Lent is my favorite liturgical season. When else do you get to have an enormous sanctioned pancake supper/chocolate pig-out followed by a fish fry? This season was made for me.
Probably the churchmen who came up with this idea were trying to think of an easy way to make me feel remorseful. Or even more remorseful.
Well, fellas, it backfired. I actually feel giddy knowing that before Lent begins I’m stuffing myself full of treats and delicacies such as fried oysters, fried haddock, fried Oreos, fried chicken fingers, fried mushrooms, fried green beans, fried ice cream, and fried green tomatoes with delicious remoulade, which by the way, contains many more ingredients than you imagine. Then throughout Lent I can think about how I’ll have all of the above again after my 40 days of mindfulness. And calm down my true Catholic friends, I know there are more than 40 days between Ash Wednesday and Easter. Work with me.
This is where people who are not Catholic have those moments when they think we might be a little crazy. But I say to you: What other religion lets you eat all the fried seafood you want every Friday during Lent (and every other Friday on the calendar for that matter) and loves it when you lift a glass of green beer on St. Patrick’s Day? C’mon, clearly we’re the fun church.
And besides that, we’ve got all those saints. They’re pretty amazing too. Most of them are mystical, magical, and mysterious. What I love most about them though is that a lot of them were major sinners before they became saints. That gives me hope.
I’ve been around the religion block a few times, so I’m familiar with a lot of the criticisms about Catholicism — and believe me, I’ve voiced a few doubts myself over the years. Some people don’t like the regimented, rote responses we like to use on Sunday during Mass. There’s a reason for that. Some people don’t like surprises. Maybe we like to know what’s coming next. The idea that some Christian is going to wave his arms up in the air and yell about how much he loves Jesus in the morning makes us a tad uncomfortable. Especially on Sunday morning after we’ve had a really fun Saturday night. We need calm and quiet for God’s sake.

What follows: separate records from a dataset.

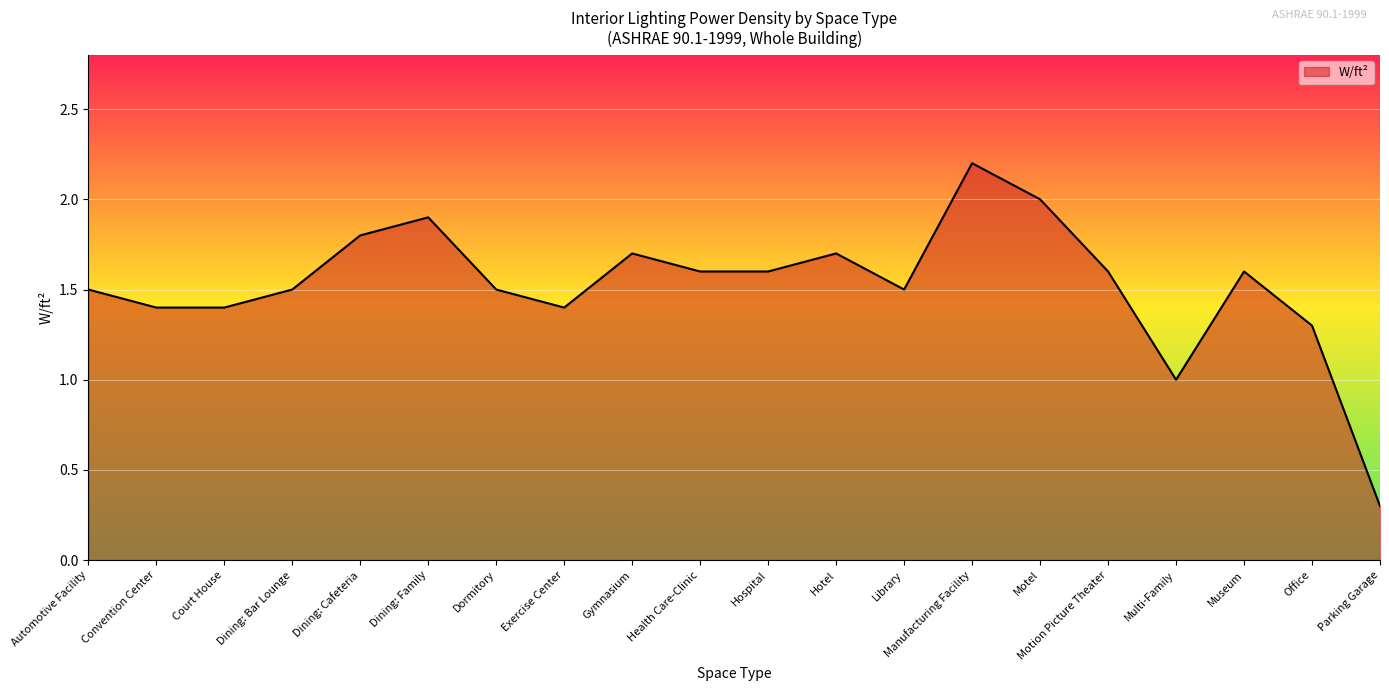

How many interior local peaks (higher than both neighbors) does the data have?

5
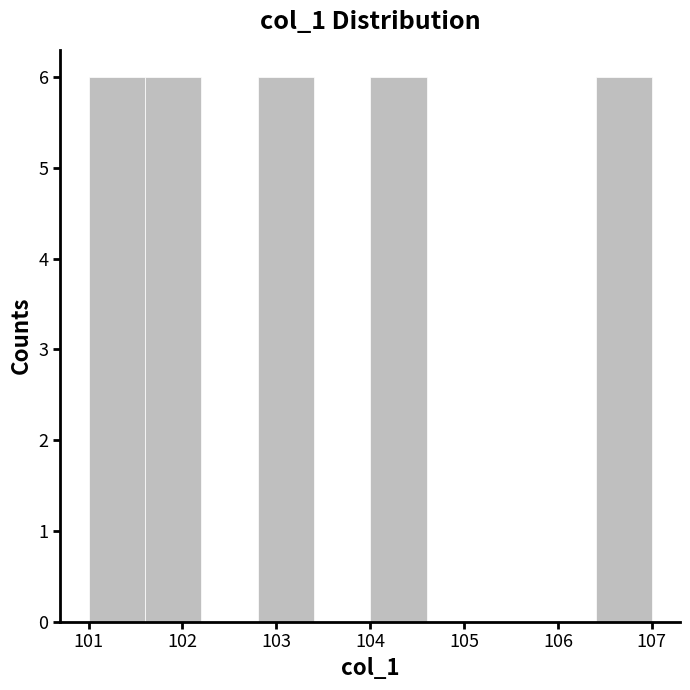

Reading left to right, transcribe this chart: for each bar, give the range it covers on the x-axis and its height. The values are not printed on the chart, so give them approximately, as read against the axis.

101.0 to 101.6: 6
101.6 to 102.2: 6
102.2 to 102.8: 0
102.8 to 103.4: 6
103.4 to 104.0: 0
104.0 to 104.6: 6
104.6 to 105.2: 0
105.2 to 105.8: 0
105.8 to 106.4: 0
106.4 to 107.0: 6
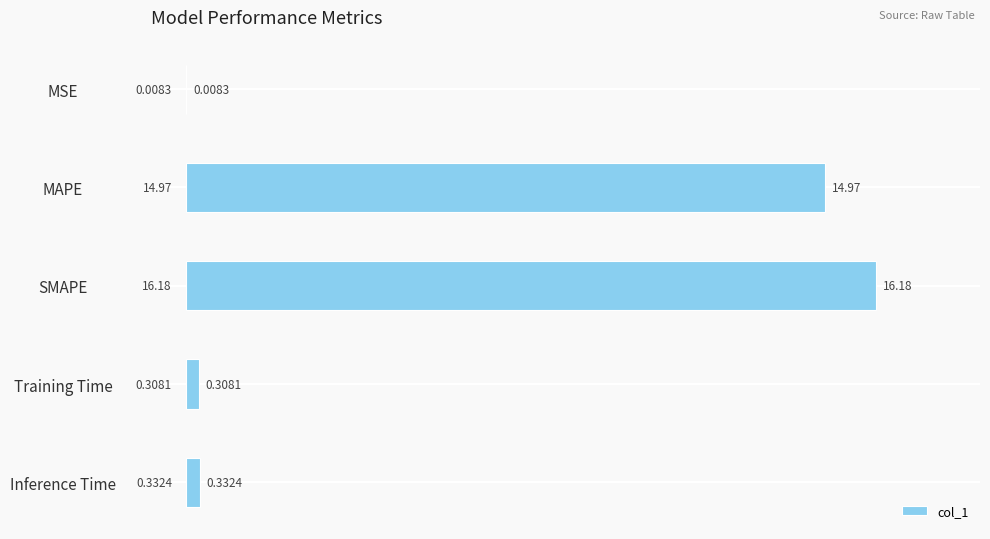

What is the sum of the values at Training Time and Inference Time?

0.6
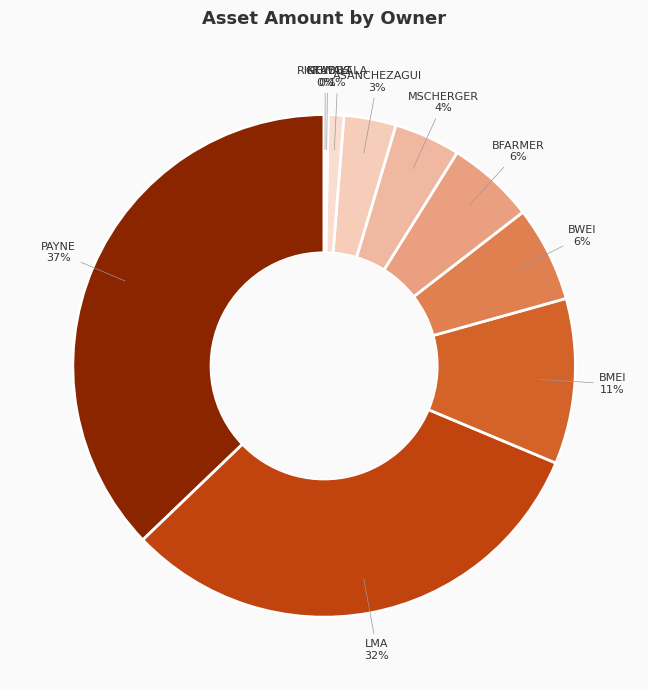

Is the sum of PAYNE and BWEI greater than half?

No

All of this makes sense to me. The rote responses on Sunday, the great food, the long white tunic the priest wears over last week’s black pants and the black button shirt that has the old spaghetti sauce stains on it from last Friday. People think we’re being fancy when in reality we’re helping the priest out. Catholic school kids, nuns, and priests never really have to worry about what to wear on Monday morning. This, my friends, is a gift, and it gives us more time to focus on memorizing those prayers instead of focusing on our wardrobe and washing our clothes.
What would Jesus do? He’d ease up on the chores and spend some time in quiet contemplation about how magical some people are and how freaking great it is to be loved. If only my message would fit around one of those rubber bracelets. I could start a movement.